Gigant elektroniczny Apple chce, by wszystkie jego nowe produkty powstawały z materiałów pochodzących z recyclingu lub odzyskiwanych ze starego sprzętu.
Świat marnuje wiele cennych substancji, gdyż zaledwie 16 proc. elektronicznych śmieci jest we właściwy sposób utylizowana i poddawana recyklingowi. Jak wynika z raportu ONZ, w ten sposób w jeden rok bogate kraje marnują ponad 300 ton złota i 1000 ton srebra wykorzystywanego do produkcji tego typu sprzętów.
Również w Polsce co trzynaste urządzenie trafiające na elektrośmietnik to komputer, komórka, faks albo właśnie telefon - o czym pisaliśmy w money.pl. W ten sposób każdego roku produkujemy 38 tys. ton takich odpadów.

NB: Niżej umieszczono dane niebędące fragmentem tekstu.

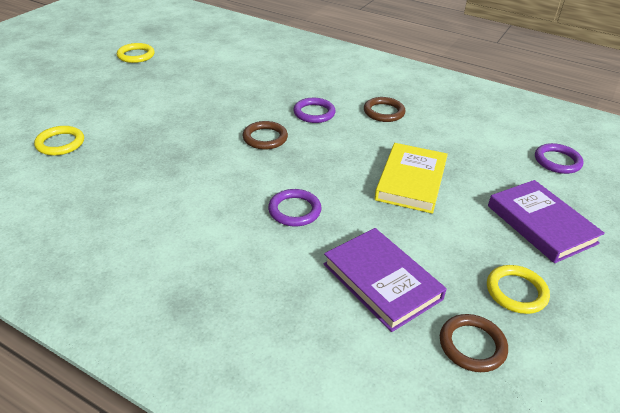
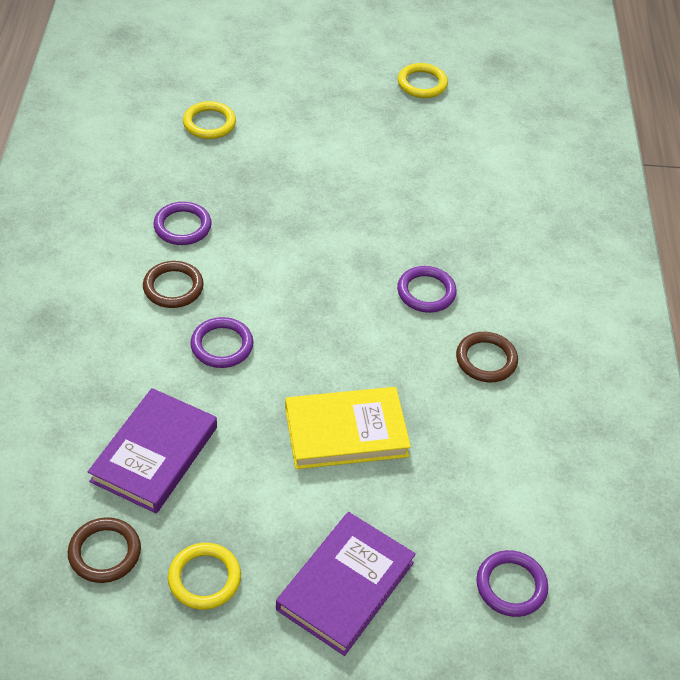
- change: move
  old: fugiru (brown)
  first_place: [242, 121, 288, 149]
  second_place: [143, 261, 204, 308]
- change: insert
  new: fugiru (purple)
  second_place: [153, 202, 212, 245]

Apple chce to zmienić i obiecał dążyć do tego, aby wszystkie jego nowe sprzęty powstawały z materiałów pochodzących z recyclingu lub odzyskiwanych ze starych urządzeń - podaje Instytut Globalnej Odpowiedzialności.
Firma nie zobowiązała się jednak do konkretnego terminu, ani nie wskazała, w jaki sposób zamierza do tego dążyć - podaje serwis Vice News.
IGO chwali inicjatywę, ale zauważa, że ważniejsze wydaje się takie projektowanie produktów, by były trwalsze, dawały się naprawiać i dłużej służyły, a do tego Apple nie chce się zobowiązywać.